▸ **Exercise goal**: When the word "capabilities" appears in a line of the data below, list that line.

*** Opening Records for processing ***

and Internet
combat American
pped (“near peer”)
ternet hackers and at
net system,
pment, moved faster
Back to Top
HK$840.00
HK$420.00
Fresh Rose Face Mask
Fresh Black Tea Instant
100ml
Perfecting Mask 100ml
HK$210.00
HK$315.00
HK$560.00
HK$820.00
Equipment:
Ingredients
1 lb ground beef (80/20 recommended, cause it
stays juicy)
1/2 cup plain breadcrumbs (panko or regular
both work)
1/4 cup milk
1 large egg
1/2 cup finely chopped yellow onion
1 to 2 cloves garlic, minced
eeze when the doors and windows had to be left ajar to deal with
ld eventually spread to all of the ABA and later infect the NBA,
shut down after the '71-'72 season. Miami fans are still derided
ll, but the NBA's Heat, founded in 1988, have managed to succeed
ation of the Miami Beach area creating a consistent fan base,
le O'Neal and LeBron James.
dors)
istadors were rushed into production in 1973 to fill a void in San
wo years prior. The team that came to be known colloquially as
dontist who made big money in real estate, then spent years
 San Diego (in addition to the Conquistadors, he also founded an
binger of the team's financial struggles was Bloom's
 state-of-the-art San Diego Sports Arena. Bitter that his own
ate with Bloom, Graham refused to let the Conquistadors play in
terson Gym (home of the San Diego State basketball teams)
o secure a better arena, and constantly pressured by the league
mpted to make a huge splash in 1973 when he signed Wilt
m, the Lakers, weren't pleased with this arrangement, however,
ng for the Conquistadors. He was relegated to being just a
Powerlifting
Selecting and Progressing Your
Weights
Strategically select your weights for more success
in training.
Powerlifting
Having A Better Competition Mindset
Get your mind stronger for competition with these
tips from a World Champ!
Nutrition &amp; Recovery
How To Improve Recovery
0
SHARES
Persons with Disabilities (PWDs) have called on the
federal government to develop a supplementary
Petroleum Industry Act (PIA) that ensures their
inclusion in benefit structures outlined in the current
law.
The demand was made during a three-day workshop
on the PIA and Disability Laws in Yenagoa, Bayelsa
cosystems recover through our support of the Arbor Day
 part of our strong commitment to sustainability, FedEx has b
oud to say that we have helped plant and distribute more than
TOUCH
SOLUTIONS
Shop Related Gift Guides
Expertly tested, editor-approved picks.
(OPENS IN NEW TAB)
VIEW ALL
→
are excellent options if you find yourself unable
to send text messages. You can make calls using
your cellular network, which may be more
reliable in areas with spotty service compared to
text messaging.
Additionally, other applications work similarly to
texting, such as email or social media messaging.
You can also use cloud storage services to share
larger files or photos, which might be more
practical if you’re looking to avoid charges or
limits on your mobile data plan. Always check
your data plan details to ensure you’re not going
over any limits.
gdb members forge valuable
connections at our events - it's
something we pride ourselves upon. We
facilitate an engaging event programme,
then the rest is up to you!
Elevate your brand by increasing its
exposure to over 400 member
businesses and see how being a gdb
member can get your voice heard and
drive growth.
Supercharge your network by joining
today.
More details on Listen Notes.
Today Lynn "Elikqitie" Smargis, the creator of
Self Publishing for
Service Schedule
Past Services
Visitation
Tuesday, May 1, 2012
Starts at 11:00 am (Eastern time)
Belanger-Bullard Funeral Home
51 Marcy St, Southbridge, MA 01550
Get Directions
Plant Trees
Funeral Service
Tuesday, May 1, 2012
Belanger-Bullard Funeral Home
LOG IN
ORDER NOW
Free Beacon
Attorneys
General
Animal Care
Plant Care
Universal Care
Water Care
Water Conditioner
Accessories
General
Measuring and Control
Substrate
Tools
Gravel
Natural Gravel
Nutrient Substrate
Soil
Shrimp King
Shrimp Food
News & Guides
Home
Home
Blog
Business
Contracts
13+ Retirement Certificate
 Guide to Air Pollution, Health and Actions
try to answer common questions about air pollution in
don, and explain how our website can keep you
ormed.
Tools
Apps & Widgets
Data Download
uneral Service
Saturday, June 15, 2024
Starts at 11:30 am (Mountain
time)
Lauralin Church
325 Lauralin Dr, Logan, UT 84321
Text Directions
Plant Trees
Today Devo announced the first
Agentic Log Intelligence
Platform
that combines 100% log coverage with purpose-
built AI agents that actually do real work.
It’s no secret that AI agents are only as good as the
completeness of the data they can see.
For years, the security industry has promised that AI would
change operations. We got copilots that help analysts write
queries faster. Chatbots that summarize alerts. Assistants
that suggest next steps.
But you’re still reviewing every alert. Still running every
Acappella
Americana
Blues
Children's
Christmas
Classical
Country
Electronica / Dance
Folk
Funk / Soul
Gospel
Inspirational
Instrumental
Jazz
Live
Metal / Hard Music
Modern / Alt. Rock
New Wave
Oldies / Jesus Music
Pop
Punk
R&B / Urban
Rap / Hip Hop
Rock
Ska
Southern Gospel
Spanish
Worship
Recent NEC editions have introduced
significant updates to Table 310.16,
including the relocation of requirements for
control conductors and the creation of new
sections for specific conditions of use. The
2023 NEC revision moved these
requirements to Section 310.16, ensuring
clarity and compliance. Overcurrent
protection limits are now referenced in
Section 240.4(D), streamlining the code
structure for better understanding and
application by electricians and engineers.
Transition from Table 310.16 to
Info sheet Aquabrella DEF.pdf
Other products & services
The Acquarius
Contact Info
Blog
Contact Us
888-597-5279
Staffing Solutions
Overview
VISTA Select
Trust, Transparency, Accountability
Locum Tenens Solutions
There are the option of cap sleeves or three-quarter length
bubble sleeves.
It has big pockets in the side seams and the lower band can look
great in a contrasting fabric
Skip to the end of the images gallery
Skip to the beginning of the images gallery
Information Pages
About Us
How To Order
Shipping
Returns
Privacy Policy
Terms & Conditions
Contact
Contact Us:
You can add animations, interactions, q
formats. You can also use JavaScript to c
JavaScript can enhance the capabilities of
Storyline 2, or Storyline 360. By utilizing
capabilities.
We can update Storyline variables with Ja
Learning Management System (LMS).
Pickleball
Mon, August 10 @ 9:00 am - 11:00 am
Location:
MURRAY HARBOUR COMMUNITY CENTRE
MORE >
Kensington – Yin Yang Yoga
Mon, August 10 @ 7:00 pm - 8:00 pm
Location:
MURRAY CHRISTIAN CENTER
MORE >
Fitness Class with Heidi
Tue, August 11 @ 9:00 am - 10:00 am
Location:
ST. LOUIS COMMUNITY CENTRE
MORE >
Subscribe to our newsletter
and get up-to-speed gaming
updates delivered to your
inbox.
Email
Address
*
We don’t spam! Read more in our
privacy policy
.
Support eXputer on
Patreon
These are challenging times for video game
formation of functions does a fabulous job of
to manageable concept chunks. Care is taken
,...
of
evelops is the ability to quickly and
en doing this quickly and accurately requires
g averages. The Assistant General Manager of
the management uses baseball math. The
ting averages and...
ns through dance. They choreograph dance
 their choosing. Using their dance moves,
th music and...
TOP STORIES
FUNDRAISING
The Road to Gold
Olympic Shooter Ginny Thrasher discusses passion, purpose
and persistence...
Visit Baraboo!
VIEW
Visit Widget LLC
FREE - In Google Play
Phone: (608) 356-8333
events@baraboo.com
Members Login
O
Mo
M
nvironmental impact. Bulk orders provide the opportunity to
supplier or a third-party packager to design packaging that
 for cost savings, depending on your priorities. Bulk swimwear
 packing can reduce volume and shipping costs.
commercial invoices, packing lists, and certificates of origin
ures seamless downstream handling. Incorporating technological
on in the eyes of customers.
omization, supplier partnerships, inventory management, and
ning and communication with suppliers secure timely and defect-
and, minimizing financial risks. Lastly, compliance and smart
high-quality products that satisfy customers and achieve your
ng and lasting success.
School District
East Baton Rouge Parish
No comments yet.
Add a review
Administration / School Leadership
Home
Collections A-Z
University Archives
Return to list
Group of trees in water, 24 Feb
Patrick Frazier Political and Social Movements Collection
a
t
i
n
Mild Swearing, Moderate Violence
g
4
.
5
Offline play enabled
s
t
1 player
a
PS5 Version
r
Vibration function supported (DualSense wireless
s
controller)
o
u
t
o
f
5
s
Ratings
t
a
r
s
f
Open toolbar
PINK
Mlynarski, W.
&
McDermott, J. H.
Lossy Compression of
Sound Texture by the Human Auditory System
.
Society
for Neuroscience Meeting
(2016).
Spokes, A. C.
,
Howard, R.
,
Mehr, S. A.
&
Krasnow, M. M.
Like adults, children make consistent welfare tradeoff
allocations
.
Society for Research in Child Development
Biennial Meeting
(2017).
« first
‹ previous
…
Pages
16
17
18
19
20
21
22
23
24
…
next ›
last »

*** Closing Records for processing ***

▸ **Answer to this task**:
JavaScript can enhance the capabilities of
capabilities.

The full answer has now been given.